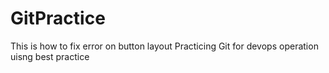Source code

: # GitPractice
This is how to fix error on button layout
Practicing Git for devops operation uisng best practice
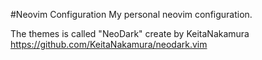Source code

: #Neovim Configuration
My personal neovim configuration.

The themes is called "NeoDark" create by KeitaNakamura https://github.com/KeitaNakamura/neodark.vim 
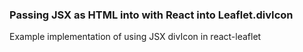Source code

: ### Passing JSX as HTML into with React into Leaflet.divIcon

Example implementation of using JSX divIcon in react-leaflet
^^^^^^^^^^^^^^^^
Work task - Please return the records as they stand, word for word, with no pictures.

Task solution -
Source code

: # GitPractice
This is how to fix error on button layout
Practicing Git for devops operation uisng best practice
Source code

: #Neovim Configuration
My personal neovim configuration.

The themes is called "NeoDark" create by KeitaNakamura https://github.com/KeitaNakamura/neodark.vim 
Source code

: ### Passing JSX as HTML into with React into Leaflet.divIcon

Example implementation of using JSX divIcon in react-leaflet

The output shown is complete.